## RECORDS FOR THIS EXERCISE
+ + + + +

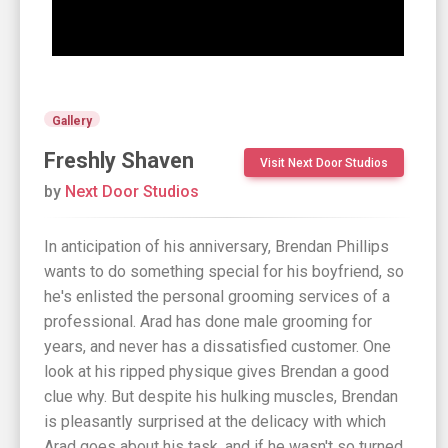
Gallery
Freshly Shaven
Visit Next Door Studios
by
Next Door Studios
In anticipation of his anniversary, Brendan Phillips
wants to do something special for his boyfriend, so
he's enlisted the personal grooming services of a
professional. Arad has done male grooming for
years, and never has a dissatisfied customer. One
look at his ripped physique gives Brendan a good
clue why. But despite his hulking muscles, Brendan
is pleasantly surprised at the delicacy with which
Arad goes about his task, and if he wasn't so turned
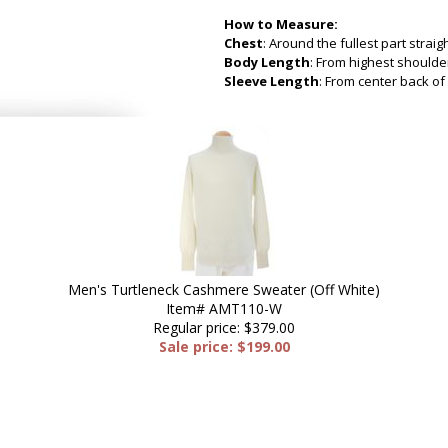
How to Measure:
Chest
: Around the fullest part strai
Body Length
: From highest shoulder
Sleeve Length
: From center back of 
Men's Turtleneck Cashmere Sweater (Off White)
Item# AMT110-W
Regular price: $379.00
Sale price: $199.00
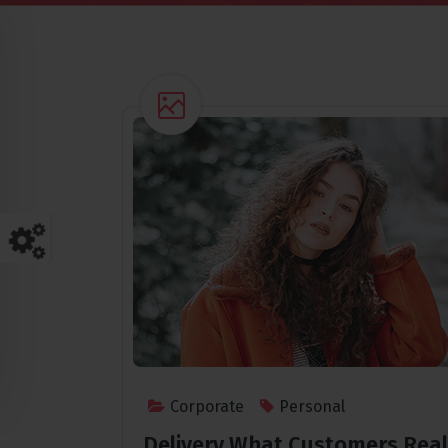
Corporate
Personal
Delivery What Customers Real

+ + + + +

## GOAL OF THE EXERCISE
Pull each line that includes the word "Next" out of the material above.

## ANSWER BOX
Visit Next Door Studios
Next Door Studios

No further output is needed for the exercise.